(Input begins)

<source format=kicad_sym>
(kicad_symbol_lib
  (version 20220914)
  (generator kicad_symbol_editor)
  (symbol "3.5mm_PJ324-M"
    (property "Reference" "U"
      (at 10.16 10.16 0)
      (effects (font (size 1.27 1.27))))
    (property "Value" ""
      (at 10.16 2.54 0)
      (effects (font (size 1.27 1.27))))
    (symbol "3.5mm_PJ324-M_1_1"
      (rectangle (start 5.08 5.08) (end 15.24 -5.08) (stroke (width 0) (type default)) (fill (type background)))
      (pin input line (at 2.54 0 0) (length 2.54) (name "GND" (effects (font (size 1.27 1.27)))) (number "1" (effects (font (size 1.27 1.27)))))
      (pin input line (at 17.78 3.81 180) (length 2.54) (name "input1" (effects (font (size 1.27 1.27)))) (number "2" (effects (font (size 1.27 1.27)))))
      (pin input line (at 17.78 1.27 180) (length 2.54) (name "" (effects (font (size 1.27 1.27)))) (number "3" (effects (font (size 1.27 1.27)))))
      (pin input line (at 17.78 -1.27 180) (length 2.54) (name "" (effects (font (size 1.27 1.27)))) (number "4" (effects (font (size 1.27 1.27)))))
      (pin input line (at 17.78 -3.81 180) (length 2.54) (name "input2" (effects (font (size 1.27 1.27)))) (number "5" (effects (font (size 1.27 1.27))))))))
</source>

(Input ends)
(Input begins)

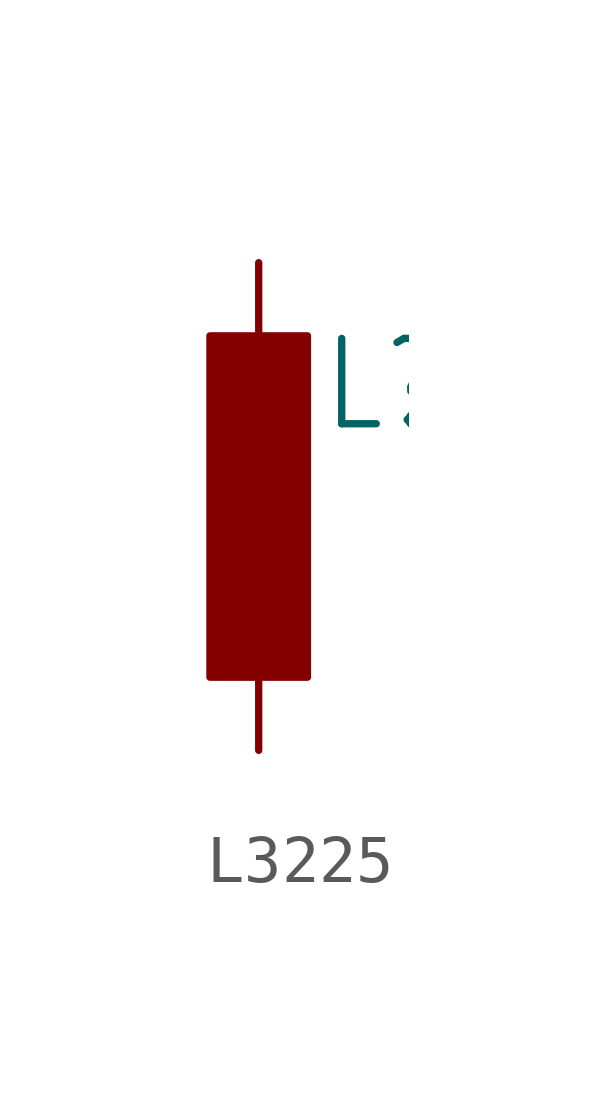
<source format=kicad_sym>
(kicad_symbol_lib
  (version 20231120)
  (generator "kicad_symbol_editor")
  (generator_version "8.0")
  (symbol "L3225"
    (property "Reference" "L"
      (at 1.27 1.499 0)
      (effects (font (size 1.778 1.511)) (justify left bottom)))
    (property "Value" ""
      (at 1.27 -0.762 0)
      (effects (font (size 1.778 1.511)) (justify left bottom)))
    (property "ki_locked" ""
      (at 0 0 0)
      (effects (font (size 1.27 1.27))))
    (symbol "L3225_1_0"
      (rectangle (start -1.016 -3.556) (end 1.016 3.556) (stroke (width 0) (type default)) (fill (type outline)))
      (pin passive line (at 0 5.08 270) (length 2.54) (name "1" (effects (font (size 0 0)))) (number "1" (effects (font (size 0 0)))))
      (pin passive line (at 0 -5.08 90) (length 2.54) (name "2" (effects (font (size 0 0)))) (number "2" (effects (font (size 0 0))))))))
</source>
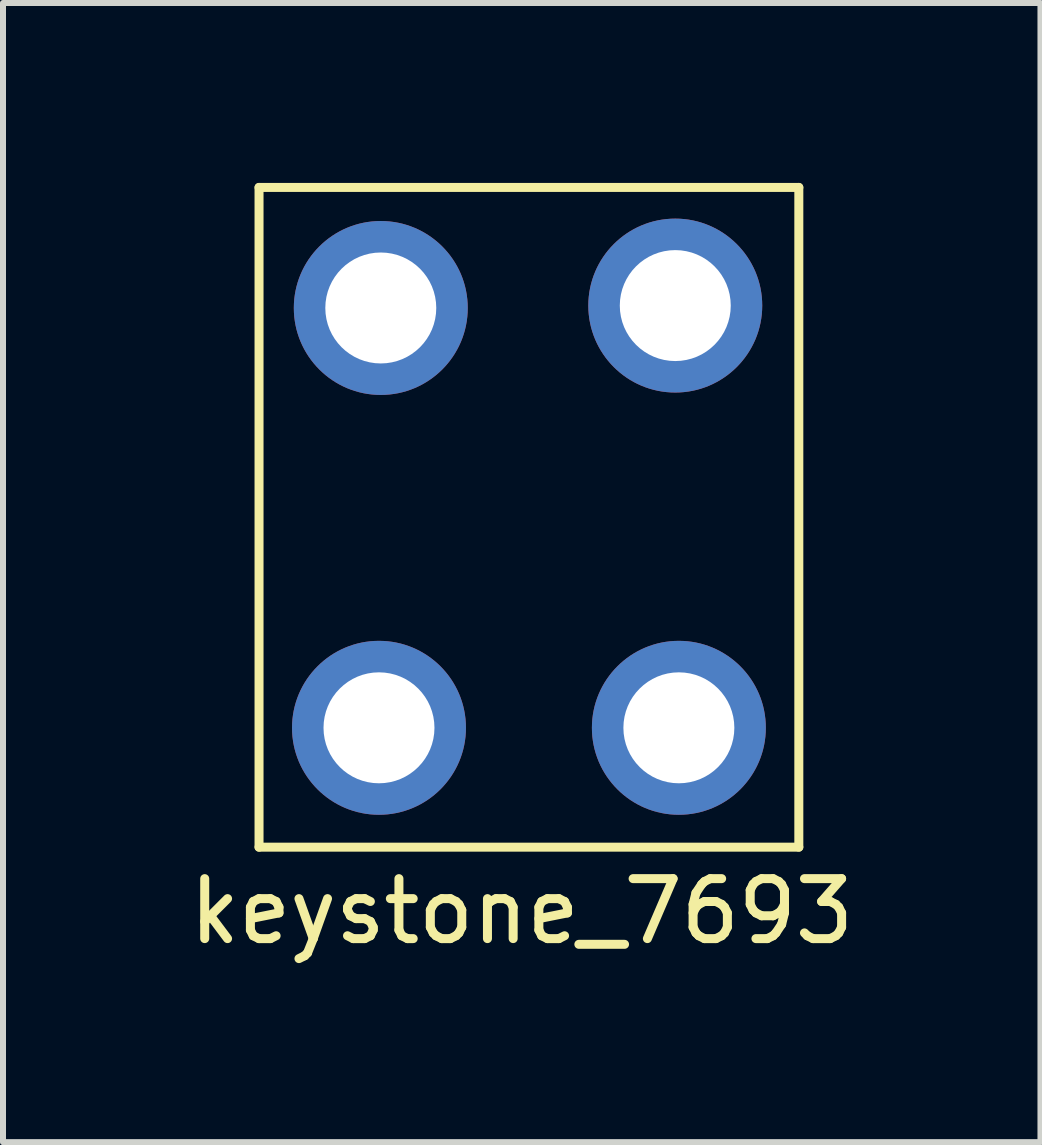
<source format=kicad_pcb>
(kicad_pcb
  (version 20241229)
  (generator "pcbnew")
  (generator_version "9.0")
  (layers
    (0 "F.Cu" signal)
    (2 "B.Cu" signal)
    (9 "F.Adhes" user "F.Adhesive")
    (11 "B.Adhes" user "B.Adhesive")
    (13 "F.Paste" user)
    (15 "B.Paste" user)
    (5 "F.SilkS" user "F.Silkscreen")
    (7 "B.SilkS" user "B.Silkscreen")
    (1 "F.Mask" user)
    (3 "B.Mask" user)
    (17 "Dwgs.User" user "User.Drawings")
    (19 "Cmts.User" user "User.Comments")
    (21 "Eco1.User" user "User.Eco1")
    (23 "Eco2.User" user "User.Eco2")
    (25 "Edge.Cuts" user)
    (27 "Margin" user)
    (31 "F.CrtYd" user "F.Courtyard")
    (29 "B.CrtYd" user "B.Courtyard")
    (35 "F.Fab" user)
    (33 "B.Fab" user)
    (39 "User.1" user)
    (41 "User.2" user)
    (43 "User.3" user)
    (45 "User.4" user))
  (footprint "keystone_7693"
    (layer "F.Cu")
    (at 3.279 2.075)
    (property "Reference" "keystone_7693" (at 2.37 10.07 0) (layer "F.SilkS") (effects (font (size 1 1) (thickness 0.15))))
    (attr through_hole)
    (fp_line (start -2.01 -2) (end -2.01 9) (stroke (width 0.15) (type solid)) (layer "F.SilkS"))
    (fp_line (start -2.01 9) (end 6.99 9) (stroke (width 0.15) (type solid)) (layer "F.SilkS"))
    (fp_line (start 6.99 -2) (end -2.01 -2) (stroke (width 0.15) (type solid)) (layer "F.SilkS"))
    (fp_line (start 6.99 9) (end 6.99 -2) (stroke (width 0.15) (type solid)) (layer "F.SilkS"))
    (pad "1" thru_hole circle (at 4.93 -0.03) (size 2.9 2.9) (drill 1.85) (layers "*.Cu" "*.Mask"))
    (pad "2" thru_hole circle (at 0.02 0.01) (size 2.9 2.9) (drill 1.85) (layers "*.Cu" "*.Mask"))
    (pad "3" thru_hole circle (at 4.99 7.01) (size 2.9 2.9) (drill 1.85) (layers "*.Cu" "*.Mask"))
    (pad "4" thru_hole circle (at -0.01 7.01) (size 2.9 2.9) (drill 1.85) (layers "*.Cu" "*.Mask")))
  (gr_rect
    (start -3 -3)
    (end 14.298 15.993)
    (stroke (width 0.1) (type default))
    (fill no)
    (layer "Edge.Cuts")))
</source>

(Input ends)
(Input begins)

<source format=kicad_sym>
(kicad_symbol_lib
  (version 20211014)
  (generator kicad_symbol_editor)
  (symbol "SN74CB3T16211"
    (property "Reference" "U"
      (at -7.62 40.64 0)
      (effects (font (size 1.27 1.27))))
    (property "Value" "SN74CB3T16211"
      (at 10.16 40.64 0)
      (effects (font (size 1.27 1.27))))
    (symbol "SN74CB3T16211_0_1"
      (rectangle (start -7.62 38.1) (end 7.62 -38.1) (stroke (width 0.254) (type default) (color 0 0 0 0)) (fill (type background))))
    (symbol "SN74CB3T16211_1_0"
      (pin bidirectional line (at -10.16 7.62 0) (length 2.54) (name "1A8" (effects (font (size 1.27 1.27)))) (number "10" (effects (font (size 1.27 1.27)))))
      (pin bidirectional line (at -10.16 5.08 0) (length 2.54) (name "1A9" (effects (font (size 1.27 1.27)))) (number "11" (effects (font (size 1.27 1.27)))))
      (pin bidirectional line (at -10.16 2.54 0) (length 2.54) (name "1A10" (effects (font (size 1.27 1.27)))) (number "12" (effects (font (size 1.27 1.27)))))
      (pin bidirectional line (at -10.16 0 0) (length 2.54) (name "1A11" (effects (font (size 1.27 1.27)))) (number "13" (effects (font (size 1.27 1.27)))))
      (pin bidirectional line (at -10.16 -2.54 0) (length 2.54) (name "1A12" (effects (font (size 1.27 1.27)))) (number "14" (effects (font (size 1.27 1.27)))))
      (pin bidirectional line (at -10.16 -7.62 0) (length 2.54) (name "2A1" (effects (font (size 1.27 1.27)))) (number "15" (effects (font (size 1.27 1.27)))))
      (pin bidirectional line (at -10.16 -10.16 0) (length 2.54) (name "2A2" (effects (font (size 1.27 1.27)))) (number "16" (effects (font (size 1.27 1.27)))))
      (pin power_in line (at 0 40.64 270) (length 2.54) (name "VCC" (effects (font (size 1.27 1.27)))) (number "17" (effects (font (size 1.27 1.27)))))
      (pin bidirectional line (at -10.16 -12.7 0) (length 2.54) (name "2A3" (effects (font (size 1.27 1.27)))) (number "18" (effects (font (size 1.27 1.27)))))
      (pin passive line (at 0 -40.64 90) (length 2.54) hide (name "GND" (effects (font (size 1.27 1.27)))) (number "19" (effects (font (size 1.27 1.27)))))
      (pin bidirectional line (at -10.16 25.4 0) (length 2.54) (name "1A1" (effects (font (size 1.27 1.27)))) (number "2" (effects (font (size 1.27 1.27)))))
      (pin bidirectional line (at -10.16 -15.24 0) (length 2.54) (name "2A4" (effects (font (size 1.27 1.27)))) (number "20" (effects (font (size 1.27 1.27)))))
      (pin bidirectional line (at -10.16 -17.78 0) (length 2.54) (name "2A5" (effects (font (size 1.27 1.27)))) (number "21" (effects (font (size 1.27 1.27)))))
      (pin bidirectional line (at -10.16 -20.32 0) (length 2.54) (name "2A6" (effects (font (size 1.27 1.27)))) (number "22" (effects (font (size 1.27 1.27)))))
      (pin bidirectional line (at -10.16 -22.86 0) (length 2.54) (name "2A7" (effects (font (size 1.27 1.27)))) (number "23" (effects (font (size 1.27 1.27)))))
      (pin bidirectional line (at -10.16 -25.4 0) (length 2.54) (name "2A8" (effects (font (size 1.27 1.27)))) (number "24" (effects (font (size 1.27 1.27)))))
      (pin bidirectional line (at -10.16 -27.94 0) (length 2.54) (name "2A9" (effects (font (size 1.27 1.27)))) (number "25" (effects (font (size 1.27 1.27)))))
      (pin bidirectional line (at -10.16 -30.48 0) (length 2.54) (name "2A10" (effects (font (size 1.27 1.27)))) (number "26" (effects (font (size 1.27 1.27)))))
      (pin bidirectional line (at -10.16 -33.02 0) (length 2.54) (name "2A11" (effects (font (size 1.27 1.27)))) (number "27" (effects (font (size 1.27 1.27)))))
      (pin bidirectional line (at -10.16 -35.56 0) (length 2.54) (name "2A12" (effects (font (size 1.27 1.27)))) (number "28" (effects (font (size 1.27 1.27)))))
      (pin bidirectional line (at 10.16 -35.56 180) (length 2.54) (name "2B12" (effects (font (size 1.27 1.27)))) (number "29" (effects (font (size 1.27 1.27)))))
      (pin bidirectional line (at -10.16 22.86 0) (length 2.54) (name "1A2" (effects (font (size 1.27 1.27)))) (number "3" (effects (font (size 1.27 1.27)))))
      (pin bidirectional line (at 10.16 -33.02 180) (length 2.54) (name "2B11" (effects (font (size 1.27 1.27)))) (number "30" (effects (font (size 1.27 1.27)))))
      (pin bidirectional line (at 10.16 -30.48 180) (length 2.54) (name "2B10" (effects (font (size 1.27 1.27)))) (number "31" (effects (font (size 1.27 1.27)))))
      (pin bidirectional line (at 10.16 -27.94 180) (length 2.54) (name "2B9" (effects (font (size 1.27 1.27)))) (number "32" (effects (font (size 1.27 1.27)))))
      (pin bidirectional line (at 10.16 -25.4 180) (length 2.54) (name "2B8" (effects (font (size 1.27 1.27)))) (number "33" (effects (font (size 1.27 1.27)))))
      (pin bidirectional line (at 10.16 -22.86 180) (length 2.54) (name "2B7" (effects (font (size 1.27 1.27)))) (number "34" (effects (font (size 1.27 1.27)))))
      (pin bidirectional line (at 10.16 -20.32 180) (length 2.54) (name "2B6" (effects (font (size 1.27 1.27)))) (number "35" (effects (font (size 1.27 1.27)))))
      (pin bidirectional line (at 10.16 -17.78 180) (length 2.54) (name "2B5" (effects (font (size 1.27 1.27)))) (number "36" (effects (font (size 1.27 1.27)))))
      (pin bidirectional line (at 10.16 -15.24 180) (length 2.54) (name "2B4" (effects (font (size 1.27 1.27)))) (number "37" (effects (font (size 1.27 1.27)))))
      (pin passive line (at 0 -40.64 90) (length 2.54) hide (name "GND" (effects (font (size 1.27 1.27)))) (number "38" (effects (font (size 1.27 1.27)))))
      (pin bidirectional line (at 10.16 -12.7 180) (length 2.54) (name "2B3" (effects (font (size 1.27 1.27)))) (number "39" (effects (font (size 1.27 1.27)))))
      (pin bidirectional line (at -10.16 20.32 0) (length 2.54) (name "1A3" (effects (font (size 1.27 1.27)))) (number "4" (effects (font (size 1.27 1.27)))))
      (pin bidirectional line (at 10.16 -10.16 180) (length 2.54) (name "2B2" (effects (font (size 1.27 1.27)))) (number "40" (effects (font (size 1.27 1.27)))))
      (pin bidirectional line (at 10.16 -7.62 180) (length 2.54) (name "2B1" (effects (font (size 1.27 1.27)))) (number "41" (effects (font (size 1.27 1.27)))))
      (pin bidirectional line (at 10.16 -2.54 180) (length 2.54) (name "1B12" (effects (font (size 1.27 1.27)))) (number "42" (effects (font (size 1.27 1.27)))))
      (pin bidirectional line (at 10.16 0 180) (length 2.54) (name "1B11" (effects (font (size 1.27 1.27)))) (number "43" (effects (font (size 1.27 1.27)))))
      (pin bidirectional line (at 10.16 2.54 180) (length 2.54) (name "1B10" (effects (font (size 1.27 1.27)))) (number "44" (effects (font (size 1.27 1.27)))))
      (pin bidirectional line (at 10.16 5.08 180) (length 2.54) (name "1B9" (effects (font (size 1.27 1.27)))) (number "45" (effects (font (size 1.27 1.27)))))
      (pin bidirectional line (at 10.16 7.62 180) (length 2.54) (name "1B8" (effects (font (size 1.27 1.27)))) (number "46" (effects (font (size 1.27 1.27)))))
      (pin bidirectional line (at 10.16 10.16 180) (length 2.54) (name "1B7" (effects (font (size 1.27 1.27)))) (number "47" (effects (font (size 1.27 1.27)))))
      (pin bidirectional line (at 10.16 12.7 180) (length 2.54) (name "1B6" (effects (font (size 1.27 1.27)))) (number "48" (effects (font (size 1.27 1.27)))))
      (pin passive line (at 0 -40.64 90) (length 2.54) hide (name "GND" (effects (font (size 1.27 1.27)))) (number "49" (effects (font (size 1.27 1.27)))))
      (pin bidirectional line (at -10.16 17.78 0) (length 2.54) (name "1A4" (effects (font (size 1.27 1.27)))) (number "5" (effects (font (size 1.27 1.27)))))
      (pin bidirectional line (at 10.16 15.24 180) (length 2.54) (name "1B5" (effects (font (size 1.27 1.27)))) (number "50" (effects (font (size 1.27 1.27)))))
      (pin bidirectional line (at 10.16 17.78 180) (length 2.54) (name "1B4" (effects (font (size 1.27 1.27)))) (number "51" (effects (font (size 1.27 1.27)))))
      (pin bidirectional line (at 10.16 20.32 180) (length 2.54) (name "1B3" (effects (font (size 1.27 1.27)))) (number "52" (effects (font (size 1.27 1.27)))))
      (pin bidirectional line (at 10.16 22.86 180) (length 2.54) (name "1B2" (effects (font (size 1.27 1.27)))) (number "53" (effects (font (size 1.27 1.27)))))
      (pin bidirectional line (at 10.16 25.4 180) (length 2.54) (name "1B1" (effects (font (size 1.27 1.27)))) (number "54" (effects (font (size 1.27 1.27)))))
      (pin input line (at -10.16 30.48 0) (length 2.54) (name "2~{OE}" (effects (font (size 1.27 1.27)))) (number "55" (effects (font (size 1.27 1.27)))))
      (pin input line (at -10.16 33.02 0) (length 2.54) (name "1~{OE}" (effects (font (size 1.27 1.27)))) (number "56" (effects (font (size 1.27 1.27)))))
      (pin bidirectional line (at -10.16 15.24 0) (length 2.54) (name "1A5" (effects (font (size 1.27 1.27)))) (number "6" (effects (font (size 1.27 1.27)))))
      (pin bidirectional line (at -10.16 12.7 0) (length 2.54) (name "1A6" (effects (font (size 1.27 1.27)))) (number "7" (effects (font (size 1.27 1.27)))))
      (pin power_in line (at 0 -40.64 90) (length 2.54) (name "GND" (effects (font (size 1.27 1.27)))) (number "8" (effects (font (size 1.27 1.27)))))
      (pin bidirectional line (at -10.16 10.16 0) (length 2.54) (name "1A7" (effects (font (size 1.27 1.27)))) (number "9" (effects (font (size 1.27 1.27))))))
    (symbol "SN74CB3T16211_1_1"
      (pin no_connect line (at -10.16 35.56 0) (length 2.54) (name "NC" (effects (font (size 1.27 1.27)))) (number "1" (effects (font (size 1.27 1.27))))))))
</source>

(Input ends)

Work order: Every line of the entries above that holds "Courtyard" should be copied out.

Solution to the problem:
    (31 "F.CrtYd" user "F.Courtyard")
    (29 "B.CrtYd" user "B.Courtyard")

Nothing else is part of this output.